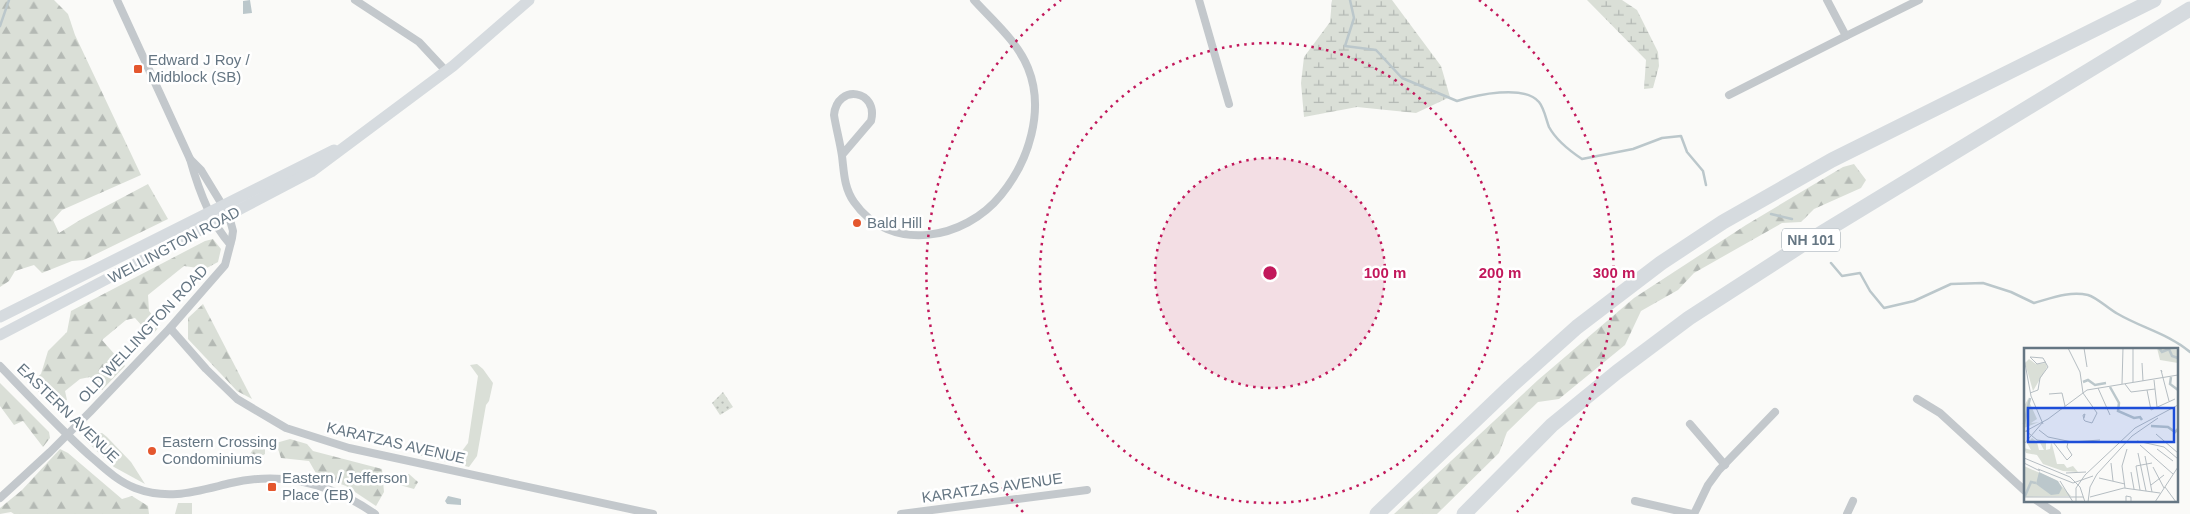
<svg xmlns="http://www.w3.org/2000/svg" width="2190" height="514" font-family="Arial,sans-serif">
<defs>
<pattern id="forest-firs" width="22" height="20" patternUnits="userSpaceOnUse" patternTransform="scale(1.25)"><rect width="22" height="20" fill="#dadfd7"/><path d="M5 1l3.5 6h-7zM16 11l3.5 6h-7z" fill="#b4b9b4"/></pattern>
<pattern id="wetland-marsh" width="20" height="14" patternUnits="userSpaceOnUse" patternTransform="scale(1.25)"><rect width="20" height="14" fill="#dadfd7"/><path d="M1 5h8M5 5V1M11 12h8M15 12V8" fill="none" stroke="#b4b9b4"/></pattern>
<pattern id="park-dots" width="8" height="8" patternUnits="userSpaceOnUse" patternTransform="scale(1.25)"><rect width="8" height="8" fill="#dadfd7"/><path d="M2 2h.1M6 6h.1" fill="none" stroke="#b4b9b4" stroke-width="1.8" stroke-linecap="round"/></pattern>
</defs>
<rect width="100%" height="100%" fill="#fafaf8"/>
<g fill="#dadfd7">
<polygon points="477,364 483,369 493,383 489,401 486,405 477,456 469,467 414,454 412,450 416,446 462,451 468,443 478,376 470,365"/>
<polygon points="86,426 88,435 102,433 107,437 131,462 145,484 114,467 83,438"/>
</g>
<g fill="url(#forest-firs)">
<polygon points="0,0 54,0 68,14 75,35 141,175 62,210 53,220 59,233 80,220 148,184 168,219 84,260 72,261 42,273 34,265 15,271 9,281 0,287"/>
<polygon points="1854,164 1866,180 1861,188 1814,209 1801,222 1782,223 1694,273 1678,290 1641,311 1625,345 1559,399 1538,402 1507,432 1499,453 1437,514 1394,514 1538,380 1634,298 1746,225 1843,167"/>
<polygon points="213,239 221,249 218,262 205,269 184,266 148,295 149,311 161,325 151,336 135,318 126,320 102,340 125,366 102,390 90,377 80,379 65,391 67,400 51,405 29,382 30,375 37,377 41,374 48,351 67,332 71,311 205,241"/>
<polygon points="203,304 252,399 237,391 188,339 188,318"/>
<polygon points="0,383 49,432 50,438 43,447 23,421 14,425 0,406"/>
<polygon points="290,439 307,444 313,451 382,469 384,492 376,506 346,486 317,475 309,461 281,458 276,443"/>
<polygon points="260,444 265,448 265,454 253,461 250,454 254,448"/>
<polygon points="60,449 68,453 122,499 132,496 148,506 149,514 14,514 11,512 0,514 0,508 22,490"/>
<polygon points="402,474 409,474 418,482 414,489 396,484 396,479"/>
<polygon points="178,503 192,503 192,514 175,514"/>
</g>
<g fill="url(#wetland-marsh)">
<polygon points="1332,0 1392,0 1441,66 1450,97 1416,113 1357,107 1304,117 1301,83 1304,57 1330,22"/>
<polygon points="1587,0 1622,0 1637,10 1658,52 1659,66 1653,88 1644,89 1646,60"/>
</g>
<polygon fill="url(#park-dots)" points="723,392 733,407 720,415 712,403"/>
<g fill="#bbc7cb">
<polygon points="250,0 252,13 243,14 243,1"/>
<polygon points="448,496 461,499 461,505 447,504 445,501"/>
</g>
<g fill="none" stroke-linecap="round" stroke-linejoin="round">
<g stroke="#bbc7cb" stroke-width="2.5">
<path d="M1350 0 1354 18 1345 46 1376 50 1402 78 1457 101C1476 95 1524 84 1539 102 1544 108 1546 119 1549 127 1556 140 1570 151 1582 159L1633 149 1662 138 1681 136 1687 152 1703 171 1706 185"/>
<polyline points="0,26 9,0"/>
<polyline points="1771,214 1792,219"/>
<path d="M1831 263 1842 276 1860 273 1870 291 1884 308 1914 301 1951 284 1983 283 2011 292 2034 303C2052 298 2069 291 2088 295 2098 298 2108 309 2118 314 2142 328 2169 334 2190 352"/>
</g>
<g stroke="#c3c8cc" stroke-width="8">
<path d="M117 0 190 159C198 188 210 222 230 244"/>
<polyline points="355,0 419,42 446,71"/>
<polyline points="1199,0 1229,104"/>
<polyline points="1827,0 1846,36 1919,0"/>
<polyline points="1729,95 1846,36"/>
<path d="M842 155 871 121C879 90 837 83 834 115 836 128 840 142 842 156 844 172 844 188 854 202 890 254 965 240 1001 195 1029 161 1045 110 1028 68 1018 42 992 20 974 0"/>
<polyline points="170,328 206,369 237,399 286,428 349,448 653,514"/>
<path d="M0 366C29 396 58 427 89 455 103 467 117 481 135 488 169 501 197 491 231 483 283 471 332 484 375 514"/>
<polyline points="1917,399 1940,413 2025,491"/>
<polyline points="1690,424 1725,465"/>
<polyline points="0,498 50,452 90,412 170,328 225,265 232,238 233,231 229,216 201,170 190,159"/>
<polyline points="2036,500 2057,514"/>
<polyline points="1635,501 1692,514"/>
<polyline points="901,514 1087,490"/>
<polyline points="1694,514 1708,485 1719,470 1775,412"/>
<polyline points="1847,514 1853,501"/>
</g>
<g stroke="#d6dbdf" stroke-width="11">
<polyline points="0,317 334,150"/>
<polyline points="0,335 311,172 453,66 529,0"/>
</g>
<g stroke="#d6dbdf" stroke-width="15">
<polyline points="1377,514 1510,387 1577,327 1661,263 1723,222 1832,160 2154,0"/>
<polyline points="1464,514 1552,425 1617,372 1689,318 1802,245 2190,9"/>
</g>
</g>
<circle cx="1270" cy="273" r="115" fill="#c2185b" fill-opacity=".12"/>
<g fill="none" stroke="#c2185b" stroke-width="2.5" stroke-dasharray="2.5 5">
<circle cx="1270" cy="273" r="115"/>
<circle cx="1270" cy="273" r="230"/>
<path d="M1023 512A344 344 0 0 1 1061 0M1479 0A344 344 0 0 1 1517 512"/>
</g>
<g fill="#e4572e" stroke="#fff" stroke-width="2">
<rect x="133" y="64" width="10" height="10" rx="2.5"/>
<circle cx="857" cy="223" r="5"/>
<circle cx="152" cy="451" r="5"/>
<rect x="267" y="482" width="10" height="10" rx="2.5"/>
</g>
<g text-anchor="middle" stroke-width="5" stroke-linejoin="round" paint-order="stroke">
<rect fill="#fff" stroke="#939fa8" stroke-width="1" x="1782" y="228.5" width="58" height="23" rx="4"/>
<g font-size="14" font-weight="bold" fill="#657683">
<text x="1811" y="245">NH 101</text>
</g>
<g font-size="15" fill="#657683" stroke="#fff" text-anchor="start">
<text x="148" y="65">Edward J Roy /<tspan x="148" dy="17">Midblock (SB)</tspan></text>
<text x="867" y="228">Bald Hill</text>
<text x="162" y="447">Eastern Crossing<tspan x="162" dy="17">Condominiums</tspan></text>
<text x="282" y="483">Eastern / Jefferson<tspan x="282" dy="17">Place (EB)</tspan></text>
</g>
<g font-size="15" fill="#657683" stroke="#fff">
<text transform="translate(174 245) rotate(-28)" y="5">WELLINGTON ROAD</text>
<text transform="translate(143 334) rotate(-47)" y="5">OLD WELLINGTON ROAD</text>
<text transform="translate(68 413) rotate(44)" y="5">EASTERN AVENUE</text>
<text transform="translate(396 443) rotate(13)" y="5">KARATZAS AVENUE</text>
<text transform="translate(992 488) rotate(-8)" y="5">KARATZAS AVENUE</text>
</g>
</g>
<g transform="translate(2024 348)">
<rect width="154" height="154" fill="#fafaf8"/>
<path d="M5 11 12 16 22 15 23 19 9 43 1 15ZM4 51 13 71 7 75 15 74 0 80V58ZM8 90 13 94 15 102H20L15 93 22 95V102L26 101 27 95 28 96 33 116H40L43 120 49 118 54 124 39 123 19 116 13 107 2 105 0 100 7 102 3 95Z" fill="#dadfd7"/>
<path d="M133 0 154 2V15L136 12ZM0 118 32 132 47 148 0 149Z" fill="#dadfd7"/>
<path d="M15 124 34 133 38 140 35 146 27 147 12 136Z" fill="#bbc7cb"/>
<path fill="none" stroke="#bbc7cb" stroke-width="2.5" d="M135 0 138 4 145 1 148 8 154 10M147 29 146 36 154 42M59 34 64 32 71 37 82 35M86 39 95 55 94 63 110 70 116 69 118 72M0 76 6 50M127 78 144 79 151 84 154 81M1 148 7 134 12 135"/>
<path fill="none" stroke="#b5bdc2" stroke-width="1" d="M44 0 56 24 59 45 73 65 68 75 61 73 60 72 59 67 61 66 60 70M60 0 63 19M6 9 19 10 24 19 16 30 14 42 6 45M6 9 13 16 22 14M0 10 7 48 19 76M118 15 119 33M138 24 137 22 145 53M130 32 133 59M109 34V0M98 36 99 0M101 36 107 44 131 41M74 40 86 67M123 42 127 62 151 51M25 46 38 45 41 58M15 82 24 89 48 94 76 92M2 83 13 92 29 94 43 112 48 107 43 99 44 94M0 84 24 71 63 42 154 27M132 86 154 105M113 93 140 99 154 111M0 96 19 74M116 97 149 126M133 101 149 113M114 105 122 143M121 108 128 144M0 110 46 129 56 139 61 154M0 115 16 123M87 115 89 133M129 119 140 140M14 121 49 135 69 128M107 124 110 141M42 125 62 124M75 130 101 136M36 133 49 154M127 137 140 127M141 139 152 154M101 140 98 118 103 101M116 142 112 118 128 115M0 149H59M66 149 100 140 136 145M52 154V140L61 127 111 80 154 57M64 154 66 139 73 126 108 88 134 70M102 154V148L107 149V154M131 154 154 119"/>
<path fill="#1d4ed8" fill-opacity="0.15" stroke="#1d4ed8" stroke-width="2.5" d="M4 60H150V94H4Z"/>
<rect width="154" height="154" fill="none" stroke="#657683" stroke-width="2.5"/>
</g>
<circle cx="1270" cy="273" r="8" fill="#c2185b" stroke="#fff" stroke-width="2.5"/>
<g font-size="15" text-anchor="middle" font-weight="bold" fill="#c2185b" stroke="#fff" stroke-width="5" stroke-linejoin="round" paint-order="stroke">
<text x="1385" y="278">100 m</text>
<text x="1500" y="278">200 m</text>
<text x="1614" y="278">300 m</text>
</g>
</svg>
——
* WORK ORDER
Only this range is to be output: the line that contains "124 34 133 38" through the last line of the records above, both inclusive.

* PROBLEM SOLUTION
<path d="M15 124 34 133 38 140 35 146 27 147 12 136Z" fill="#bbc7cb"/>
<path fill="none" stroke="#bbc7cb" stroke-width="2.5" d="M135 0 138 4 145 1 148 8 154 10M147 29 146 36 154 42M59 34 64 32 71 37 82 35M86 39 95 55 94 63 110 70 116 69 118 72M0 76 6 50M127 78 144 79 151 84 154 81M1 148 7 134 12 135"/>
<path fill="none" stroke="#b5bdc2" stroke-width="1" d="M44 0 56 24 59 45 73 65 68 75 61 73 60 72 59 67 61 66 60 70M60 0 63 19M6 9 19 10 24 19 16 30 14 42 6 45M6 9 13 16 22 14M0 10 7 48 19 76M118 15 119 33M138 24 137 22 145 53M130 32 133 59M109 34V0M98 36 99 0M101 36 107 44 131 41M74 40 86 67M123 42 127 62 151 51M25 46 38 45 41 58M15 82 24 89 48 94 76 92M2 83 13 92 29 94 43 112 48 107 43 99 44 94M0 84 24 71 63 42 154 27M132 86 154 105M113 93 140 99 154 111M0 96 19 74M116 97 149 126M133 101 149 113M114 105 122 143M121 108 128 144M0 110 46 129 56 139 61 154M0 115 16 123M87 115 89 133M129 119 140 140M14 121 49 135 69 128M107 124 110 141M42 125 62 124M75 130 101 136M36 133 49 154M127 137 140 127M141 139 152 154M101 140 98 118 103 101M116 142 112 118 128 115M0 149H59M66 149 100 140 136 145M52 154V140L61 127 111 80 154 57M64 154 66 139 73 126 108 88 134 70M102 154V148L107 149V154M131 154 154 119"/>
<path fill="#1d4ed8" fill-opacity="0.15" stroke="#1d4ed8" stroke-width="2.5" d="M4 60H150V94H4Z"/>
<rect width="154" height="154" fill="none" stroke="#657683" stroke-width="2.5"/>
</g>
<circle cx="1270" cy="273" r="8" fill="#c2185b" stroke="#fff" stroke-width="2.5"/>
<g font-size="15" text-anchor="middle" font-weight="bold" fill="#c2185b" stroke="#fff" stroke-width="5" stroke-linejoin="round" paint-order="stroke">
<text x="1385" y="278">100 m</text>
<text x="1500" y="278">200 m</text>
<text x="1614" y="278">300 m</text>
</g>
</svg>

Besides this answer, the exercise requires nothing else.